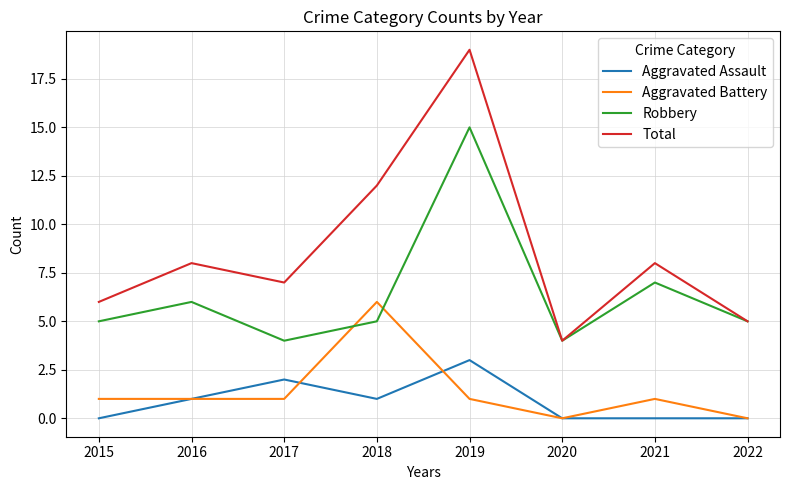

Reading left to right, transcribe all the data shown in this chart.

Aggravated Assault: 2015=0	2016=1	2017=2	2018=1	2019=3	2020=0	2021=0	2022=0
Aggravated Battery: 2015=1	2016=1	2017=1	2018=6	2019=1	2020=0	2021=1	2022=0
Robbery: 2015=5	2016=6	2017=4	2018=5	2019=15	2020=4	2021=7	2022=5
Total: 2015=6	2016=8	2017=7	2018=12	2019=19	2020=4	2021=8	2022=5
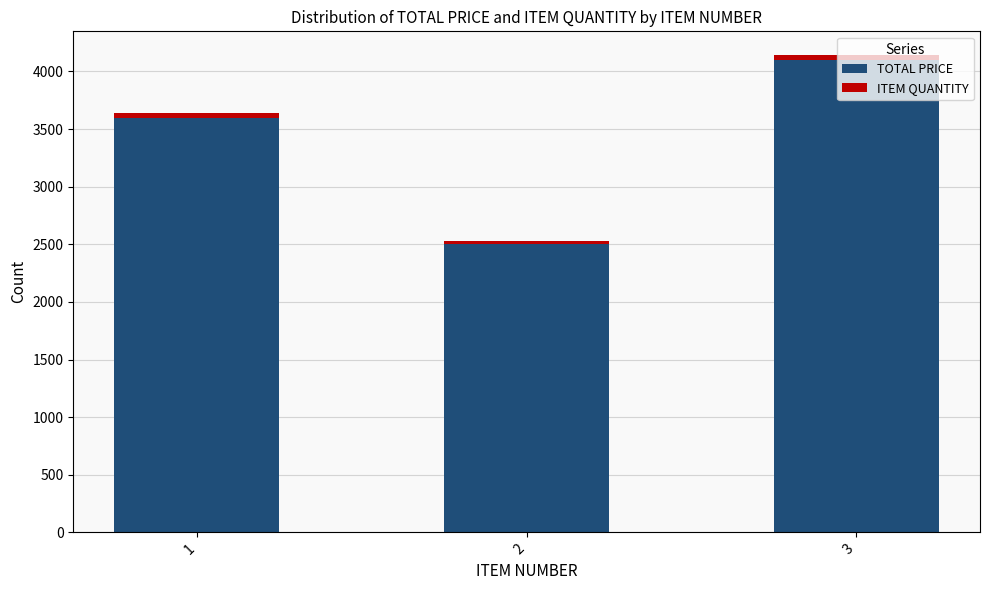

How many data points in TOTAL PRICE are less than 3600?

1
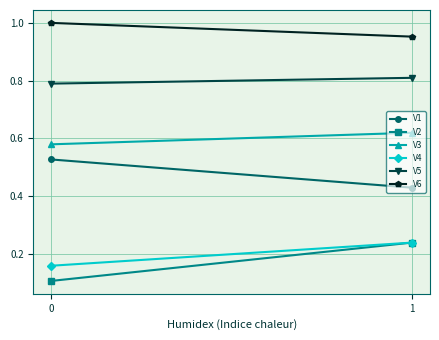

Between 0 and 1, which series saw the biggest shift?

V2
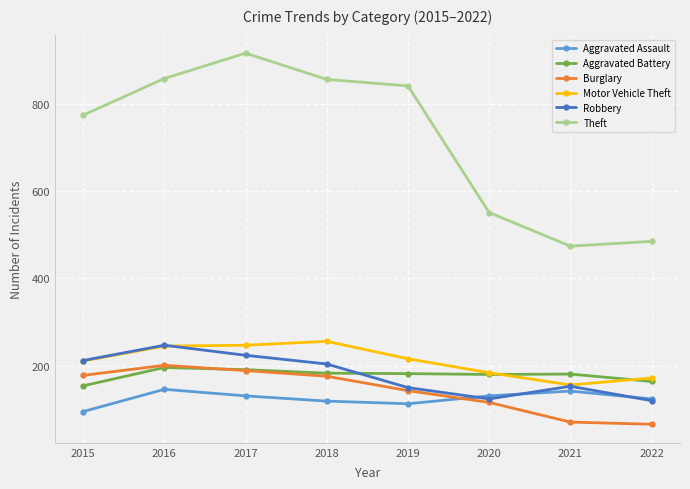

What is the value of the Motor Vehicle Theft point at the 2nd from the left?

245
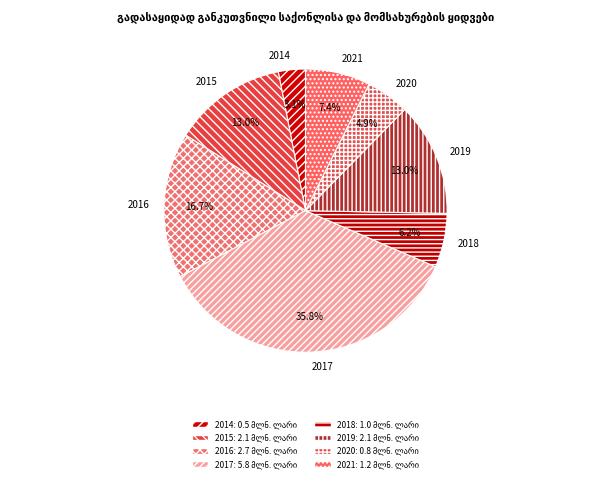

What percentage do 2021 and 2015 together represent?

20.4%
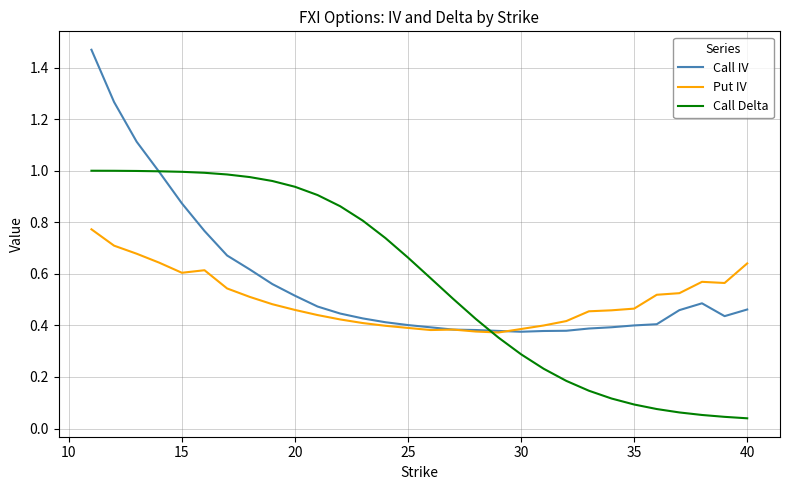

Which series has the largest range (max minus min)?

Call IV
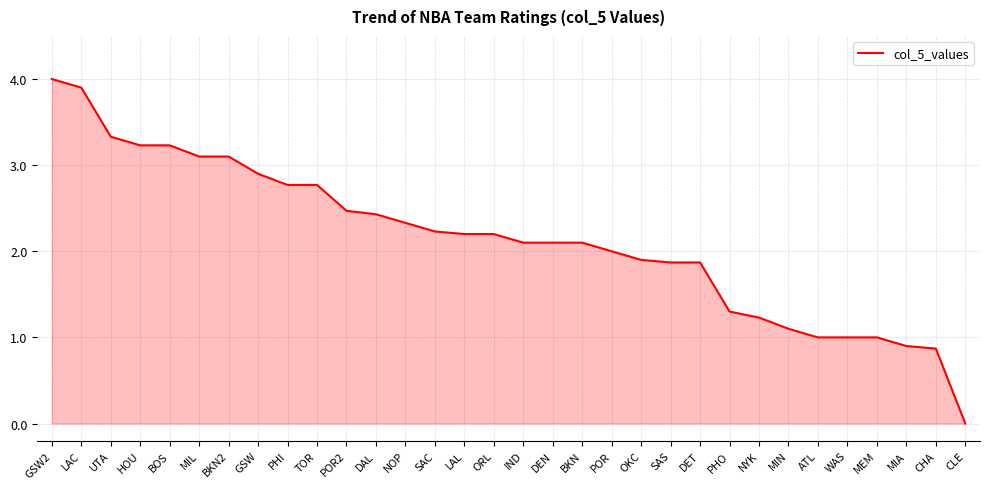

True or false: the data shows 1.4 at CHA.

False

---

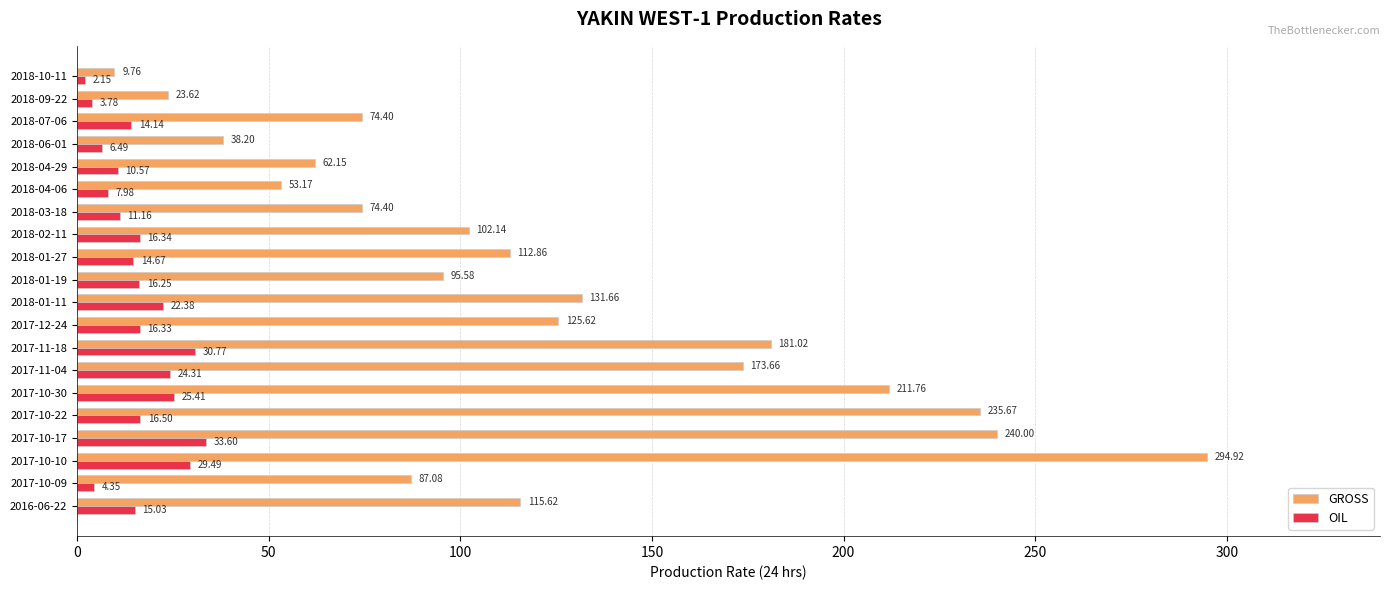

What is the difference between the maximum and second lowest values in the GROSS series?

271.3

--- YOUR INSTRUCTIONS ---
Put the records from the line with "How many data" to the line with "True or false: the data shows 1.4 at CHA.", both included, into a Markdown table with the columns Row and Line, numbering each row and leaving out blank lines. Omit the pictures.

--- SOLUTION FOR THIS TASK ---
| Row | Line |
|---|---|
| 1 | How many data points in TOTAL PRICE are less than 3600? |
| 2 | 1 |
| 3 | Between 0 and 1, which series saw the biggest shift? |
| 4 | V2 |
| 5 | What is the value of the Motor Vehicle Theft point at the 2nd from the left? |
| 6 | 245 |
| 7 | What percentage do 2021 and 2015 together represent? |
| 8 | 20.4% |
| 9 | Which series has the largest range (max minus min)? |
| 10 | Call IV |
| 11 | True or false: the data shows 1.4 at CHA. |